As an API Gateway introduces an extra hop and is also the single point of entry into the ecosystem, it needs to be super performant. Tyk was designed to be performant from day one, which is also why it is written in GO.
TL;DR Benchmark results
The following table summarises different performance tests using Amazon EC2 virtual instances. This is with Tyk performing authentication, rate limiting, and gathering analytics.
There is a 0.4 ms delay between upstream and load generator.

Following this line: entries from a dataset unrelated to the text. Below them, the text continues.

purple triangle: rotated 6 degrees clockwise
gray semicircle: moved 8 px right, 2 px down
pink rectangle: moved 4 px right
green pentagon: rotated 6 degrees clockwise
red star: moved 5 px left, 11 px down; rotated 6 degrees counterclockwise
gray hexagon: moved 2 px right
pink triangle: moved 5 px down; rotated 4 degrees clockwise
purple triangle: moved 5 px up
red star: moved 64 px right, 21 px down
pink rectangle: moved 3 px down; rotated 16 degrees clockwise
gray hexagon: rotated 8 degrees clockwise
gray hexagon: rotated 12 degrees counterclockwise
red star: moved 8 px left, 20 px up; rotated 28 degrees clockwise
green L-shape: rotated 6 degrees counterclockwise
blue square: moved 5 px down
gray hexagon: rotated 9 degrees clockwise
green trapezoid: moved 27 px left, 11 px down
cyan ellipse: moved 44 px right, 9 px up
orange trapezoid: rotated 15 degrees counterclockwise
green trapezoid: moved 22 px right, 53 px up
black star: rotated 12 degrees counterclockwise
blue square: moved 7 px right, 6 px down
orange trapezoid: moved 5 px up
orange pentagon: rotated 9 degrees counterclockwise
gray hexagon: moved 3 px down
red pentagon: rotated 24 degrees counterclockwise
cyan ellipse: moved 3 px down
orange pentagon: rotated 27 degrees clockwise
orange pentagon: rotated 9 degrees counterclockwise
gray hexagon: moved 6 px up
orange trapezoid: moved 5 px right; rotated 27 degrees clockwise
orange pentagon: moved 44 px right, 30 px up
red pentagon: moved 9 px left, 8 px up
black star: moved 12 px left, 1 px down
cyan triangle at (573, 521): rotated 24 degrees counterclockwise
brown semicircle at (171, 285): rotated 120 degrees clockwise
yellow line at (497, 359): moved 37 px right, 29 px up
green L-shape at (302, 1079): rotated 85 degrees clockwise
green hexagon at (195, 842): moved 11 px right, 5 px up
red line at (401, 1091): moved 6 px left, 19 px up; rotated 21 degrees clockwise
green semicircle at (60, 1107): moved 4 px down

|Hardware specs||Max Throughput (RPS)||P99 Latency *||EC2 Cost *|
|Amazon EC2 (t2.micro)||2,954 req / sec||32.9 ms||$ 0.0116 / hour|
|Amazon EC2 (t2.medium)||4,903 req / sec||22.2 ms||$ 0.0464 / hour|
|Amazon EC2 (m4.large)||4,190 req / sec||25.2 ms||$ 0.10 / hour|
|Amazon EC2 (c5.2xlarge)||23,667 req / sec||4.93 ms||$ 0.34 / hour|
|Amazon EC2 (c5.9xlarge)||69,133 req / sec||1.2 ms||$ 1.53 / hour|
More information on how to recreate these results yourself:
EC2 instance cost is variable and documented as of April 6, 2020
For these tests, Tyk was deployed in Docker, so add & subtract 10% from throughput and P99 latency, respectively, to account for the decreased overhead if you plan to run from host.
The P99 Latency is a metric which means that 99% of all API requests experience a lower latency than the given figure.
We have a blog post - Performance tuning your Gateway that walks you through getting seriously low latency and high throughput from a 2-virtual-core commodity server with just 4GB of RAM.
The outcome of following the recommendations in the post is:
- Increase throughput from ~5000 requests per second to ~6400 requests per second
- Reduce 95th %ile gateway latency by ~54% (9.2ms to 4.2ms)
- Reduce CPU consumption by ~40%
All this just by tweaking the GOGC environment variable.